= Beginning of Section =

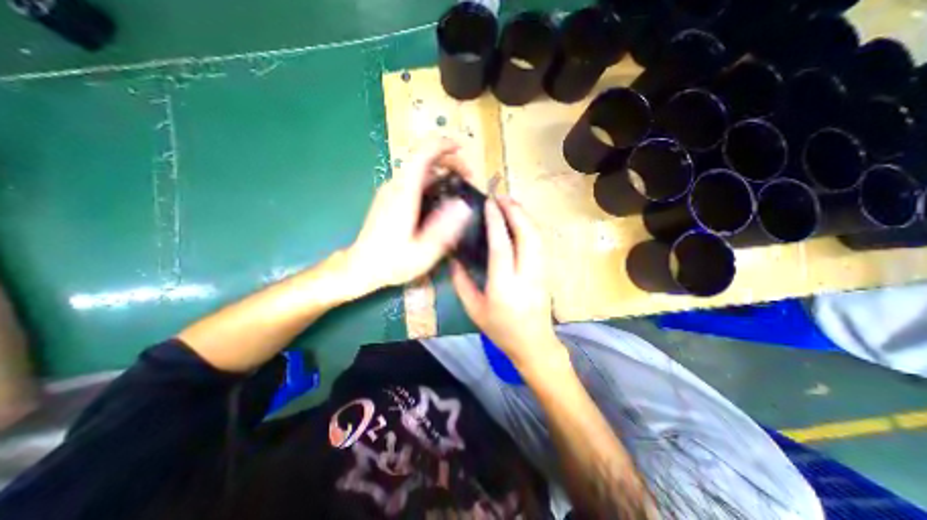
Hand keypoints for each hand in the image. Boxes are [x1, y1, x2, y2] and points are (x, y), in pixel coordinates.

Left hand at [347, 137, 477, 294]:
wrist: (362, 266)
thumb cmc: (392, 261)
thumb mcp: (423, 251)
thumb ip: (444, 228)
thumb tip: (464, 206)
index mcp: (404, 193)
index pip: (422, 153)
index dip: (443, 144)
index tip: (462, 148)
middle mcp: (395, 185)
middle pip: (422, 157)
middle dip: (449, 160)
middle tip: (468, 177)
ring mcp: (391, 190)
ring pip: (419, 168)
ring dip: (441, 170)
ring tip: (459, 186)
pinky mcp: (390, 197)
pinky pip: (413, 179)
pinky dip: (432, 180)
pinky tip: (441, 197)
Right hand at [451, 196, 561, 369]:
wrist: (533, 343)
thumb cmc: (500, 329)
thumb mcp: (473, 309)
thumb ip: (461, 282)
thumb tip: (453, 258)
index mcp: (504, 288)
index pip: (501, 247)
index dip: (496, 222)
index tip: (489, 203)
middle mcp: (526, 276)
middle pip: (527, 236)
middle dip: (515, 211)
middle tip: (501, 196)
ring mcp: (541, 273)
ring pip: (537, 237)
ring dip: (525, 216)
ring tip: (510, 203)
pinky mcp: (547, 272)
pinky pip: (540, 243)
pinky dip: (530, 226)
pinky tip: (521, 219)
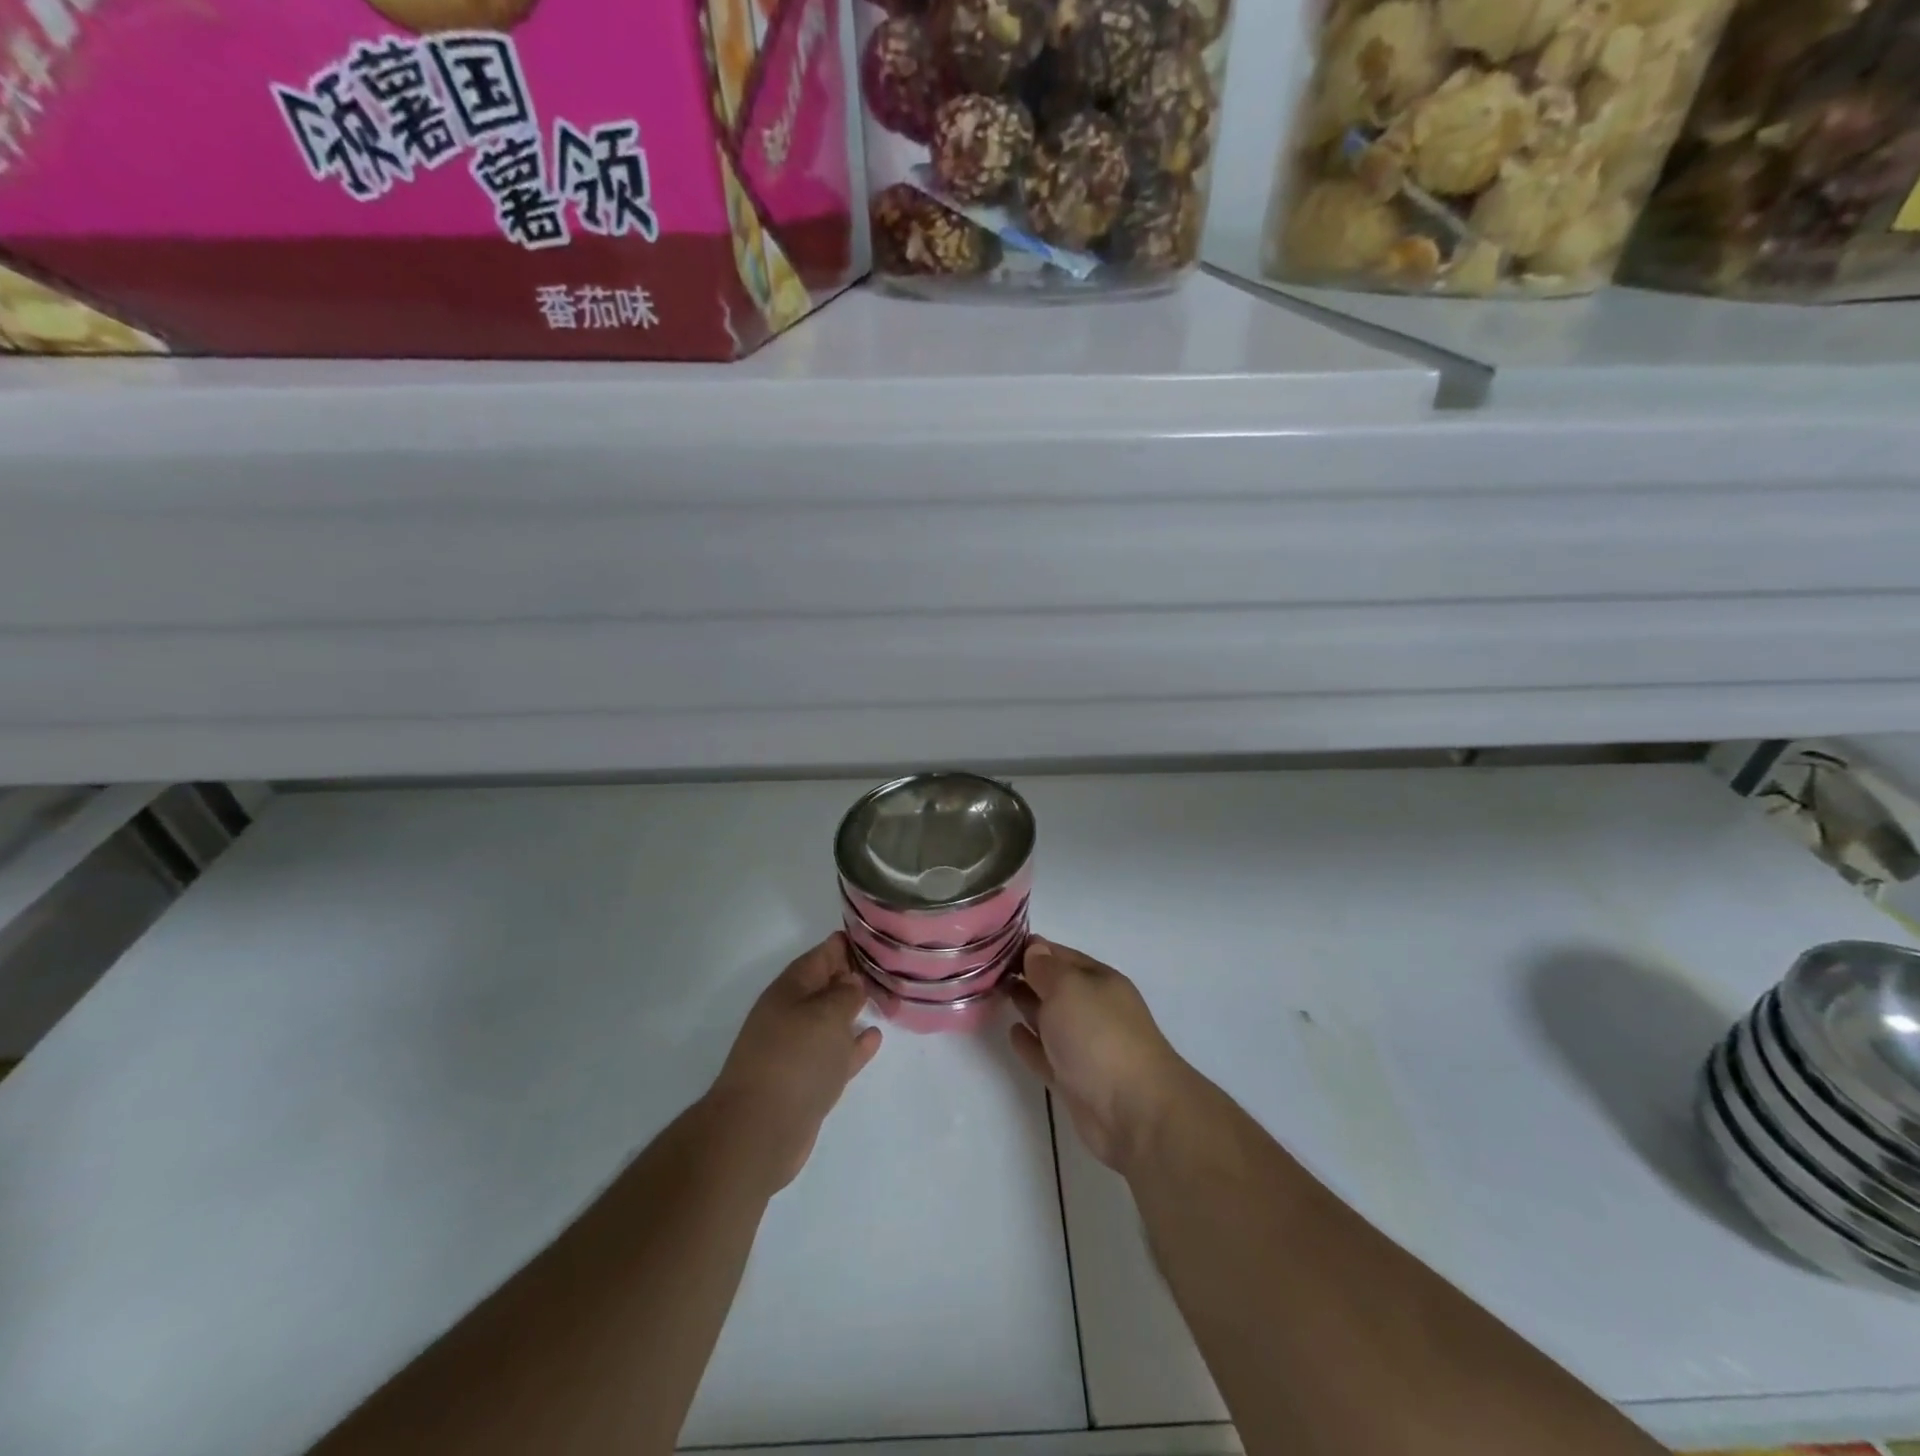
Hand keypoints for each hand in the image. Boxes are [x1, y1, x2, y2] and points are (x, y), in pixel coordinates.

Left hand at [706, 934, 881, 1192]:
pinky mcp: (807, 1082)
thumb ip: (845, 994)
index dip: (845, 945)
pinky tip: (874, 1037)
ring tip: (885, 998)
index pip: (821, 955)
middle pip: (826, 987)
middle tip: (888, 968)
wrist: (759, 1131)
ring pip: (832, 1021)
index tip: (874, 938)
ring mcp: (798, 1050)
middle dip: (853, 977)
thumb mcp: (826, 1014)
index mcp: (790, 990)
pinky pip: (836, 1053)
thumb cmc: (794, 1059)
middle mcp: (792, 1014)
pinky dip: (854, 1045)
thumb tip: (852, 983)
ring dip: (855, 1010)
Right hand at [1009, 939, 1193, 1173]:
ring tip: (996, 994)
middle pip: (1055, 987)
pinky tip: (1012, 1033)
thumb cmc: (1099, 1036)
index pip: (1061, 956)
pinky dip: (1029, 1043)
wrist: (1133, 1111)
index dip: (1033, 948)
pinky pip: (1045, 1053)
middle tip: (989, 970)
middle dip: (1027, 976)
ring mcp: (1084, 1046)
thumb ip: (1047, 969)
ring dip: (1026, 1006)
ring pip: (1049, 1019)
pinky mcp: (1073, 1080)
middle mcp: (1093, 1009)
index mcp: (1099, 981)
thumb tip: (1035, 950)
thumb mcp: (1069, 988)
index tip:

= End of Section =

Print the records again exactly, without the pictures.

Hand keypoints for each hand in the image. Boxes are [x1, y1, x2, y2] and points are (x, y), in pixel coordinates.

Left hand at [347, 137, 477, 294]:
wrist: (362, 266)
thumb cmc: (392, 261)
thumb mcp: (423, 251)
thumb ip: (444, 228)
thumb tip: (464, 206)
index mcp: (404, 193)
index pip: (422, 153)
index dip: (443, 144)
index tip: (462, 148)
middle mcp: (395, 185)
middle pip: (422, 157)
middle dip: (449, 160)
middle tip: (468, 177)
ring mcp: (391, 190)
ring pip: (419, 168)
ring dip: (441, 170)
ring tip: (459, 186)
pinky mcp: (390, 197)
pinky pip: (413, 179)
pinky dip: (432, 180)
pinky tip: (441, 197)
Right hand at [451, 196, 561, 369]:
wrist: (533, 343)
thumb cmc: (500, 329)
thumb mcp: (473, 309)
thumb ip: (461, 282)
thumb tip: (453, 258)
index mcp: (504, 288)
index pip: (501, 247)
index dip: (496, 222)
index tip: (489, 203)
middle mcp: (526, 276)
middle pip: (527, 236)
middle dip: (515, 211)
middle tip: (501, 196)
ring mcp: (541, 273)
ring pip: (537, 237)
ring dip: (525, 216)
ring tip: (510, 203)
pinky mcp: (547, 272)
pinky pip: (540, 243)
pinky dip: (530, 226)
pinky tip: (521, 219)
Hand keypoints for each hand in the image. Boxes are [x1, y1, x2, y2] and points are (x, y), in pixel coordinates.

Left hand at [706, 934, 881, 1192]:
pinky mcp: (807, 1082)
thumb ip: (845, 994)
index dip: (845, 945)
pinky tip: (874, 1037)
ring tip: (885, 998)
index pip: (821, 955)
middle pip: (826, 987)
middle tip: (888, 968)
wrist: (759, 1131)
ring pip: (832, 1021)
index tip: (874, 938)
ring mcp: (798, 1050)
middle dip: (853, 977)
thumb mcp: (826, 1014)
index mcp: (790, 990)
pinky pip: (836, 1053)
thumb cmc: (794, 1059)
middle mcp: (792, 1014)
pinky dip: (854, 1045)
thumb tip: (852, 983)
ring dip: (855, 1010)
Right hand at [1009, 939, 1193, 1173]:
ring tip: (996, 994)
middle pip: (1055, 987)
pinky tip: (1012, 1033)
thumb cmc: (1099, 1036)
index pip: (1061, 956)
pinky dip: (1029, 1043)
wrist: (1133, 1111)
index dip: (1033, 948)
pinky pip: (1045, 1053)
middle tip: (989, 970)
middle dip: (1027, 976)
ring mcp: (1084, 1046)
thumb ip: (1047, 969)
ring dip: (1026, 1006)
ring pip: (1049, 1019)
pinky mcp: (1073, 1080)
middle mcp: (1093, 1009)
index mcp: (1099, 981)
thumb tip: (1035, 950)
thumb mcp: (1069, 988)
index tip:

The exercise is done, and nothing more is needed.